03/11/2023 - 08:30 - 10:00 COC29.2 - Produzindo epidemias: epistemologias críticas , risco e racismo em saúde |
46715 - ENTRE A CULTURA DA VACINAÇÃO E A IDEOLOGIA ANTI VACINA: CUIDADORES E A POLITIZAÇÃO DA VACINA NO CONTEXTO DA COVID-19 MARCIA THEREZA COUTO - USP, CAMILA CARVALHO DE SOUZA AMORIM MATOS - USP, VIVIAN AVELINO-SILVA - USP
Apresentação/Introdução Apesar de ser referência mundial em imunização, o Brasil vem enfrentando quedas progressivas na cobertura vacinal por diferentes motivos. A pandemia do COVID-19 trouxe ainda mais desafios diante desse cenário. Considerando a pandemia como um acontecimento do campo social e político que afeta as certezas dominantes, trabalhamos com o conceito de politização da ciência e da saúde para analisar a politização das vacinas a partir dos posicionamentos e narrativas de cuidadoras de crianças pequenas sobre as vacinações de rotina infantil e a COVID-19 vacinas.

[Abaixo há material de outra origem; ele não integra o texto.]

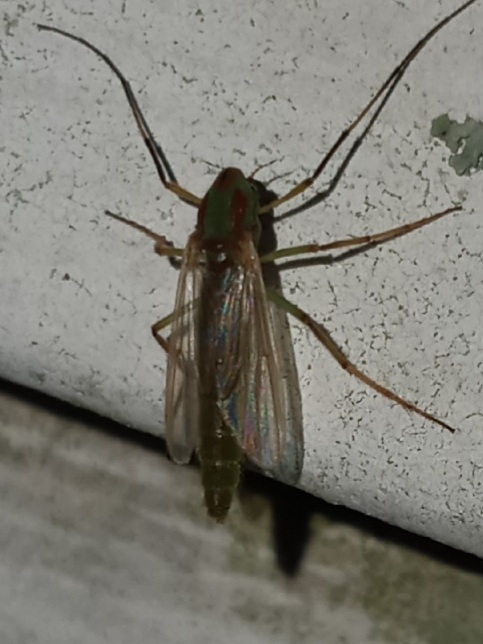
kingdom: Animalia
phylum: Arthropoda
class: Insecta
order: Diptera
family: Chironomidae
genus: Axarus
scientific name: Axarus
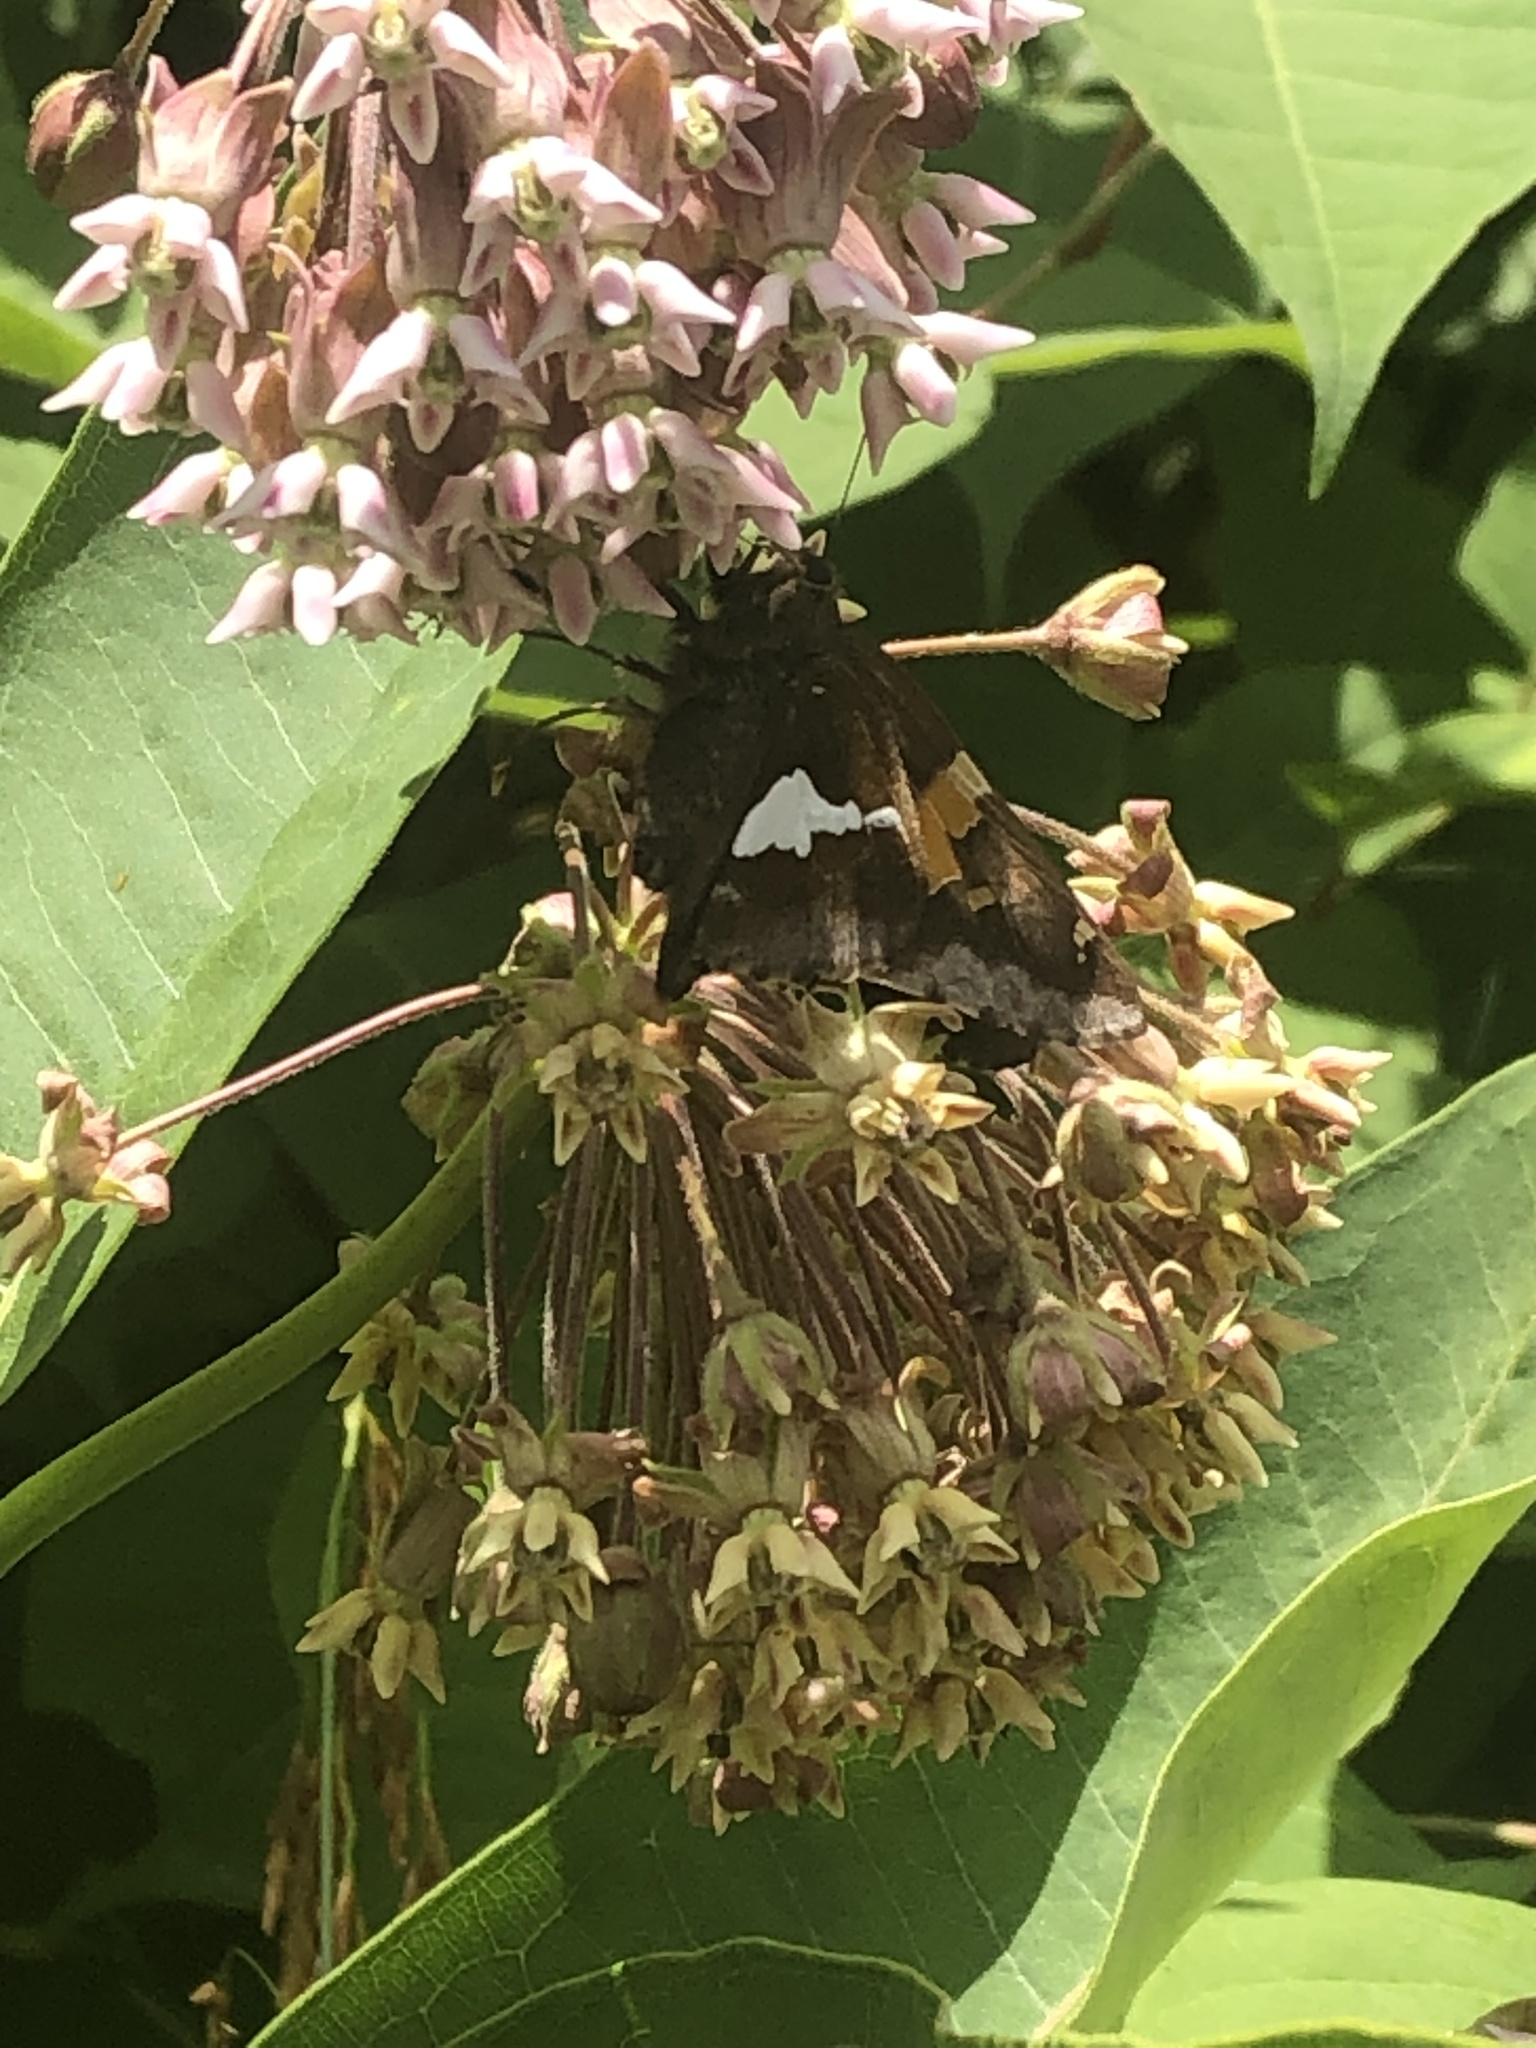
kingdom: Animalia
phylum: Arthropoda
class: Insecta
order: Lepidoptera
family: Hesperiidae
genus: Epargyreus
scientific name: Epargyreus clarus
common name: Silver-spotted skipper
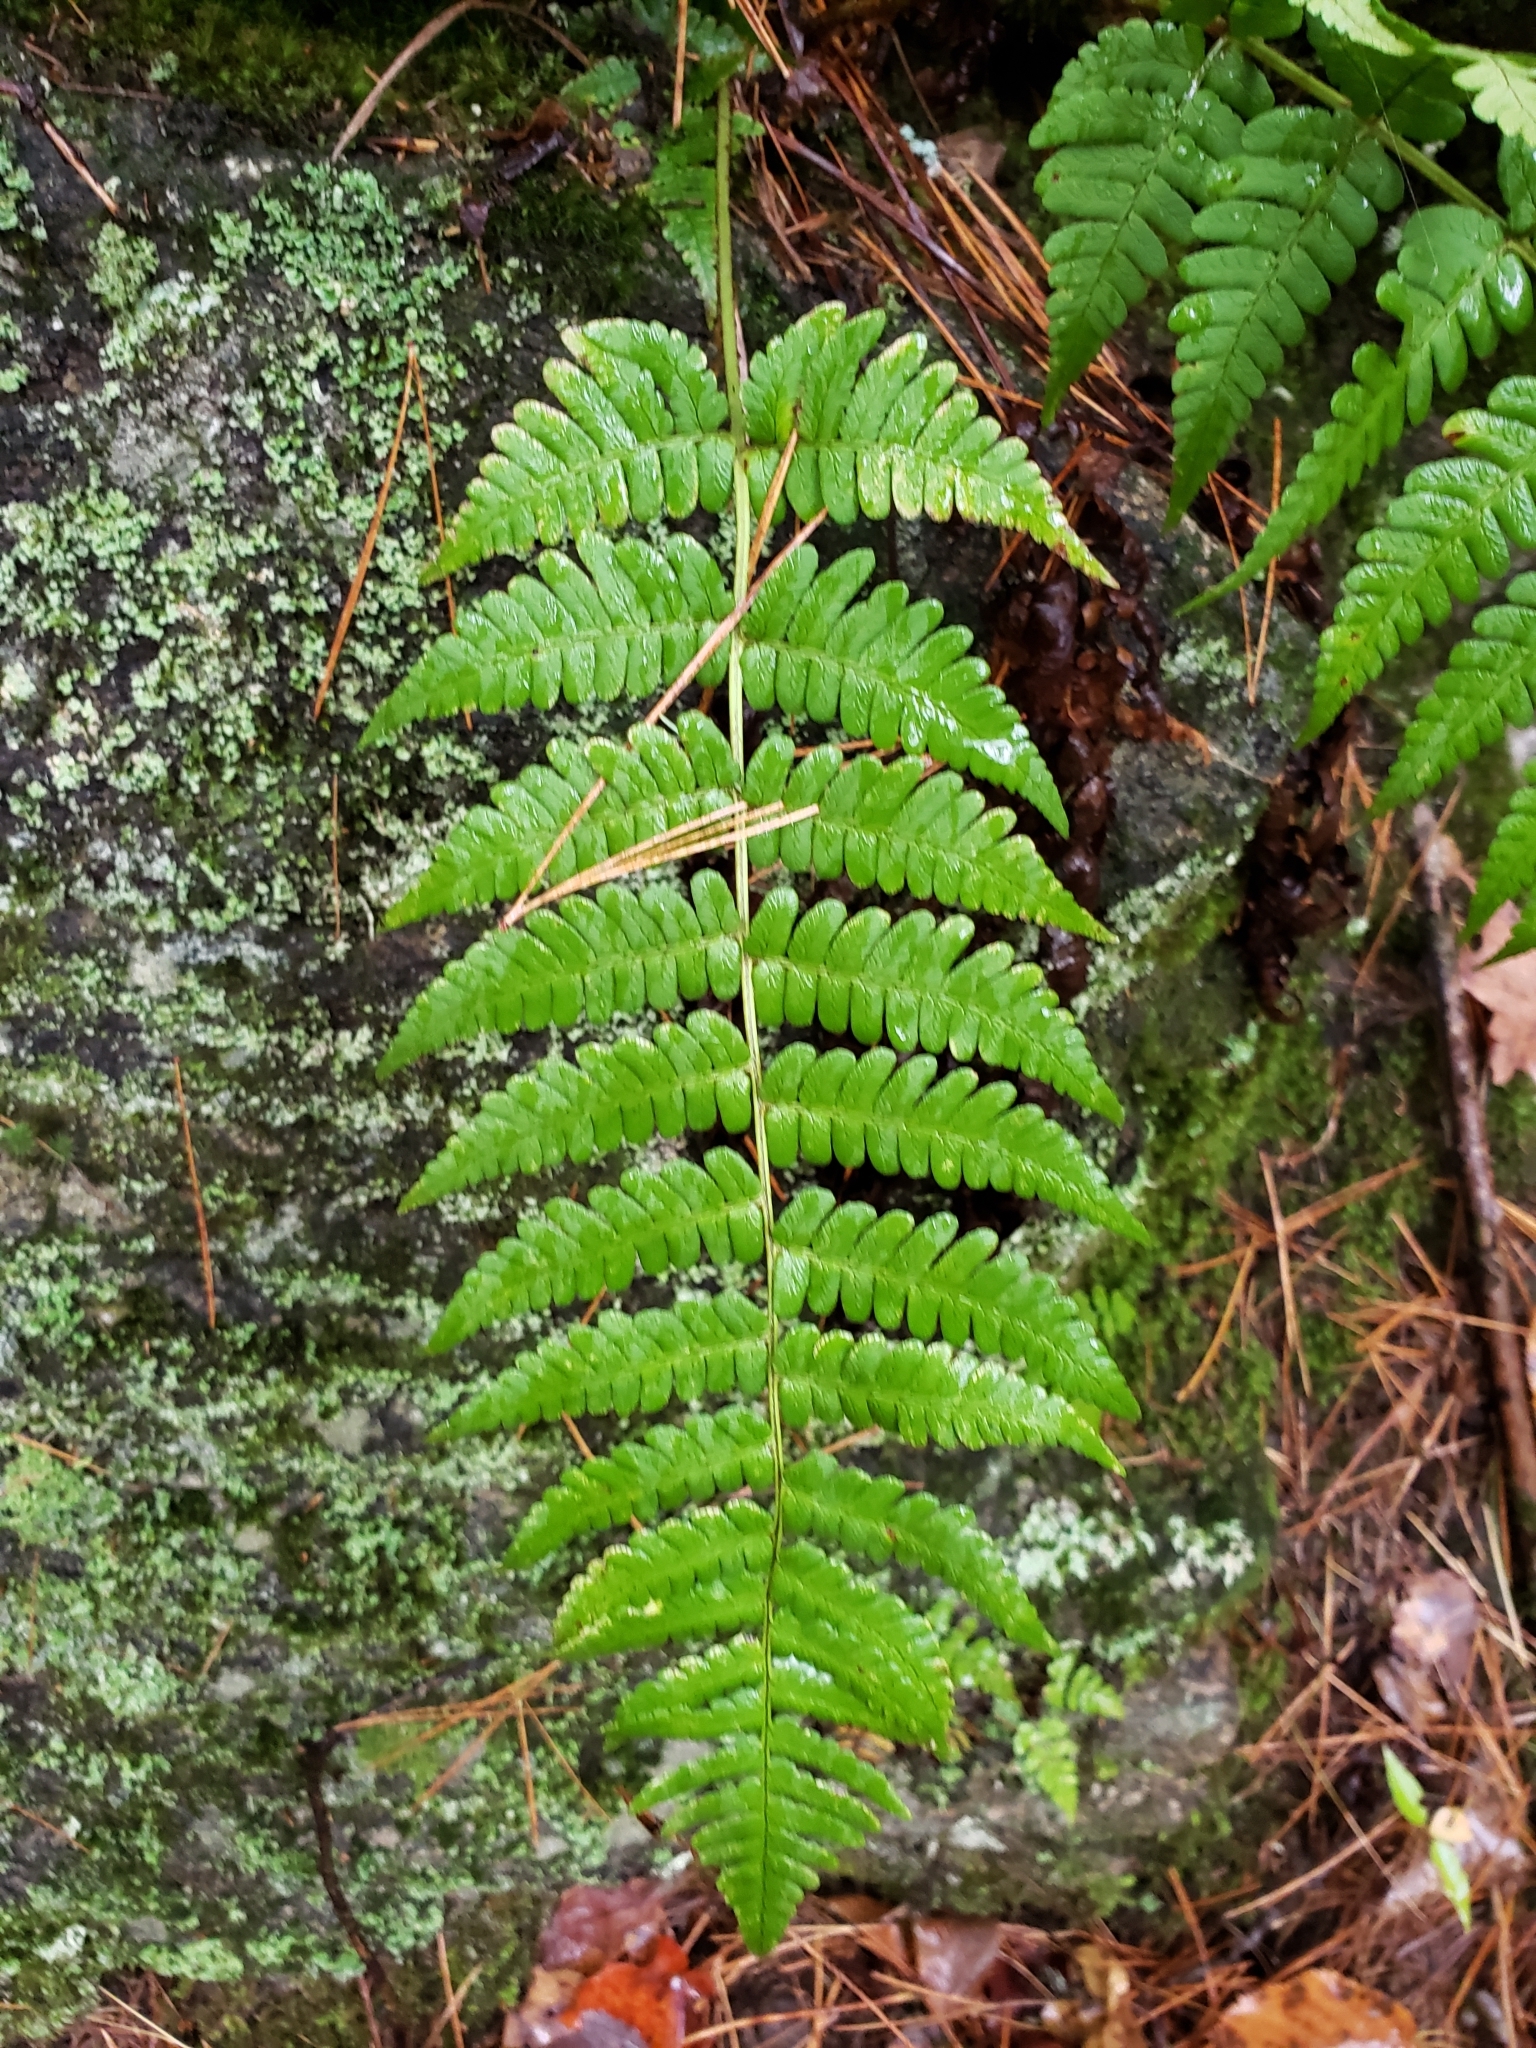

Os conceitos de politização da ciência ou da saúde vêm ganhando cada vez mais espaço no mundo da produção científica, em temas diversos. Por politização da ciência, queremos dizer aqui “quando interesses políticos moldam a apresentação de fatos científicos para se adequar a modelos distintos de “realidade” por razões de interesse próprio. A análise de como saúde e política se entrelaçam também será sustentada por uma leitura crítica da perspectiva de que a história linear e triunfalista das vacinas, já que esta não é suficiente para lidar com sua complexidade, e essa história deve ser interpretada a partir de seus contextos científicos, políticos e sociais. Assim, a proposta teórica está ancorada na relação indivíduo-sociedade a partir de temas como a marcação dos corpos, a memória coletiva e a relação indivíduo-grupo-Estado.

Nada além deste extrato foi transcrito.